What you are asked to do
Among the entries below, only the lines starting at the one with "台Micro Studio Camera 4K攝影" and ending at the one with "Se você é professor, e", both included, are to be printed exactly.

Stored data
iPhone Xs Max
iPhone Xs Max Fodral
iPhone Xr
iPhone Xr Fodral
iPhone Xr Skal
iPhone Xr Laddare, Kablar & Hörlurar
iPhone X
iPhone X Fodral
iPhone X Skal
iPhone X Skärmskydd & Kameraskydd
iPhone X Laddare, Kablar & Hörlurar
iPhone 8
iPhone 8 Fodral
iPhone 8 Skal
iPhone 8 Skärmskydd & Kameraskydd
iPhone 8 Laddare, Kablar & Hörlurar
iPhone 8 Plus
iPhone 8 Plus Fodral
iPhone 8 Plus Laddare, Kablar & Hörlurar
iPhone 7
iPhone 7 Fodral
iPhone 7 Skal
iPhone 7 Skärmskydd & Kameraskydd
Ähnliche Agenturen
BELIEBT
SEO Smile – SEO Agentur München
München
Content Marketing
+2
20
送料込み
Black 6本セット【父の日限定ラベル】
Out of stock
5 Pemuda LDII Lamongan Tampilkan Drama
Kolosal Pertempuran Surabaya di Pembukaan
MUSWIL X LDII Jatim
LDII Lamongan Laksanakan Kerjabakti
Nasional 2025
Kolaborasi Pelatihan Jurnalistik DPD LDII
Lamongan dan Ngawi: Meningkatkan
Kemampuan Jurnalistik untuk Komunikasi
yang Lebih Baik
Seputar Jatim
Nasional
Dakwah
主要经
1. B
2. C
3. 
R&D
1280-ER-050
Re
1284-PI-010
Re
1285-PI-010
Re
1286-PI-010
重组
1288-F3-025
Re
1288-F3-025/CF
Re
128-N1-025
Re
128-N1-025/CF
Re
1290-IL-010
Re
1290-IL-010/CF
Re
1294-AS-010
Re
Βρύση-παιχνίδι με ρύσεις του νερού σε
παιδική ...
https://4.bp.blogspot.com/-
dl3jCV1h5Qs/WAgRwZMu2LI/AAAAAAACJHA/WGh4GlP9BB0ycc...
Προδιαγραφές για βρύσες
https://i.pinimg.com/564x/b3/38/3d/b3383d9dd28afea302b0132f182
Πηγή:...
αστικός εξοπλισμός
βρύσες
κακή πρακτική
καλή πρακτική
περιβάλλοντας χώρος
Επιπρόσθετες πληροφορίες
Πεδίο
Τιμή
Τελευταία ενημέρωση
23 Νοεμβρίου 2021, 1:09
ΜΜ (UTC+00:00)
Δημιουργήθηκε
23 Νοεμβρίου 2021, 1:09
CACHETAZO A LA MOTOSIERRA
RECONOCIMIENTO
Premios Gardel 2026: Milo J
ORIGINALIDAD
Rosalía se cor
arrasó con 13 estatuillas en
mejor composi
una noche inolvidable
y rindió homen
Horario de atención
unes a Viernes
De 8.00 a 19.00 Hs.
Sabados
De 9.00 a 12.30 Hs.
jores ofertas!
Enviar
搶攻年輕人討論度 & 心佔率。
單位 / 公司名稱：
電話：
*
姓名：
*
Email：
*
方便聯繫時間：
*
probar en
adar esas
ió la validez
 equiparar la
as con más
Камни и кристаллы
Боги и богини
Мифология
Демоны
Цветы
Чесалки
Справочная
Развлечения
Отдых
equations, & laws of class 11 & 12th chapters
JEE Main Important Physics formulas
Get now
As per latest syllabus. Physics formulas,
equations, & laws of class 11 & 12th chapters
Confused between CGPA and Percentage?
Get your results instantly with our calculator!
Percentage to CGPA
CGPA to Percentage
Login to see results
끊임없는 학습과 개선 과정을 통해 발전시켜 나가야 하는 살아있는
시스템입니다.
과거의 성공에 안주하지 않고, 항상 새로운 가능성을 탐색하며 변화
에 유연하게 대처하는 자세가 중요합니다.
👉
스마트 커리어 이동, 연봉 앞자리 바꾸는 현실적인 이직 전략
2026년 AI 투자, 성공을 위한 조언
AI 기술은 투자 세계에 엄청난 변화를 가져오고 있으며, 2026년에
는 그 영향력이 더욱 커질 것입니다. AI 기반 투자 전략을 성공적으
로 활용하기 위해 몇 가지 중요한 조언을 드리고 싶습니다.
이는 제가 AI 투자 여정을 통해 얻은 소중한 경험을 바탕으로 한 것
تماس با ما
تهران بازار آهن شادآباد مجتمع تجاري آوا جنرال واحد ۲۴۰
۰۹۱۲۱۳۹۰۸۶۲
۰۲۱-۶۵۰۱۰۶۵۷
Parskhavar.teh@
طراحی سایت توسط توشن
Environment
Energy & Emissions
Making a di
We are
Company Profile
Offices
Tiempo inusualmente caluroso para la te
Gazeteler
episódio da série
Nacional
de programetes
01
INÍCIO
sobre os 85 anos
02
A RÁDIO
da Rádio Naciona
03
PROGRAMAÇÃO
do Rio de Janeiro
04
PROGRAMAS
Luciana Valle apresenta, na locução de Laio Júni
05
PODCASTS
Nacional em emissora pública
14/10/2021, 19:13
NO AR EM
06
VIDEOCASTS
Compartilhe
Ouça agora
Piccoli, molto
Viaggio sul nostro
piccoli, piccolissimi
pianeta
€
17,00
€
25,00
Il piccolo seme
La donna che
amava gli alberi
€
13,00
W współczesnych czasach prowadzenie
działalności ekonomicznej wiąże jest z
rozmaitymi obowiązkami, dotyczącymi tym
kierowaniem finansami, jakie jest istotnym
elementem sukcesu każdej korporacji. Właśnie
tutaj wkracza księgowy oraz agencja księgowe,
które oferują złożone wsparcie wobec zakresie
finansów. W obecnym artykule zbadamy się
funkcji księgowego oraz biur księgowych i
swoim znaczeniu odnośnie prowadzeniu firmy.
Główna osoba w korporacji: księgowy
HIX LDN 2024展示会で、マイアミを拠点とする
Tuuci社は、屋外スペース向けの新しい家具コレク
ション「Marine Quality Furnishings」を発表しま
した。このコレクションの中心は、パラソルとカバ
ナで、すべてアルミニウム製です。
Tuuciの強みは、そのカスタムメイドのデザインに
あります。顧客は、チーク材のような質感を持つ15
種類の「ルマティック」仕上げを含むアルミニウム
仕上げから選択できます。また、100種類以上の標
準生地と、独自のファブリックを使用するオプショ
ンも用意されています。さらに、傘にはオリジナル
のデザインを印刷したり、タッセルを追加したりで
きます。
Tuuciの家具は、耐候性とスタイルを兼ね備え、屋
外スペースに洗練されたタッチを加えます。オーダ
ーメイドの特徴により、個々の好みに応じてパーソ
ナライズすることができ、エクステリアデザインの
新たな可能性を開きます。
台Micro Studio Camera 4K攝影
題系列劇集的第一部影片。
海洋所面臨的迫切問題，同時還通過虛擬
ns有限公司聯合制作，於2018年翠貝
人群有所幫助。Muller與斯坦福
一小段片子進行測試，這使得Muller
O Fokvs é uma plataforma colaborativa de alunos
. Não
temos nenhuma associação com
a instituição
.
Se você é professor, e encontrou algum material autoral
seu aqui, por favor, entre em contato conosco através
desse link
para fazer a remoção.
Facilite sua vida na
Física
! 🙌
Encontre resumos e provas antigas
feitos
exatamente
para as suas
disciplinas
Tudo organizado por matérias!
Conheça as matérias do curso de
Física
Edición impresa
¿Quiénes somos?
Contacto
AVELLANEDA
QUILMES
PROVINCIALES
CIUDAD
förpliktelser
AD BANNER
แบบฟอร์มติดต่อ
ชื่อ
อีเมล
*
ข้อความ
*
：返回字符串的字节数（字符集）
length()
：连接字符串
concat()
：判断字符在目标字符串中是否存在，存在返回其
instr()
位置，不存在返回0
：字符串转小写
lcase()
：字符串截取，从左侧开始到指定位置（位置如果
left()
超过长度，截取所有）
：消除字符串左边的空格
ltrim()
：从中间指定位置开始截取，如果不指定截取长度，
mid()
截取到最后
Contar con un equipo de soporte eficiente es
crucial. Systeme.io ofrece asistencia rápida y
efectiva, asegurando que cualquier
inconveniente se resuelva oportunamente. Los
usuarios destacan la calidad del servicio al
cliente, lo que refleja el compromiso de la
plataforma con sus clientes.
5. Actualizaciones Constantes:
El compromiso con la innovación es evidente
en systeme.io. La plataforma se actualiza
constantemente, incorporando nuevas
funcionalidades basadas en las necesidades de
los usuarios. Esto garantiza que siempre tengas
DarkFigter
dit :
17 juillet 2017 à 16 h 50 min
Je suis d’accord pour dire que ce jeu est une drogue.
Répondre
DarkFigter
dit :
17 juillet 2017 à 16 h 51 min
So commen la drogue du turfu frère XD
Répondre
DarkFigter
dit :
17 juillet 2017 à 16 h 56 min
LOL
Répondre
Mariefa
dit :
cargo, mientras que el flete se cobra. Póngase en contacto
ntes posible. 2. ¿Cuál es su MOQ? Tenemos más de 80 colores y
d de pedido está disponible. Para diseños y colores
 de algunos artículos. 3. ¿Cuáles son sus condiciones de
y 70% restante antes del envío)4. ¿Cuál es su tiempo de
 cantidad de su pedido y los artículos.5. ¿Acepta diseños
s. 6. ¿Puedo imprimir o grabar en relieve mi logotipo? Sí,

Solution for this task
台Micro Studio Camera 4K攝影
題系列劇集的第一部影片。
海洋所面臨的迫切問題，同時還通過虛擬
ns有限公司聯合制作，於2018年翠貝
人群有所幫助。Muller與斯坦福
一小段片子進行測試，這使得Muller
O Fokvs é uma plataforma colaborativa de alunos
. Não
temos nenhuma associação com
a instituição
.
Se você é professor, e encontrou algum material autoral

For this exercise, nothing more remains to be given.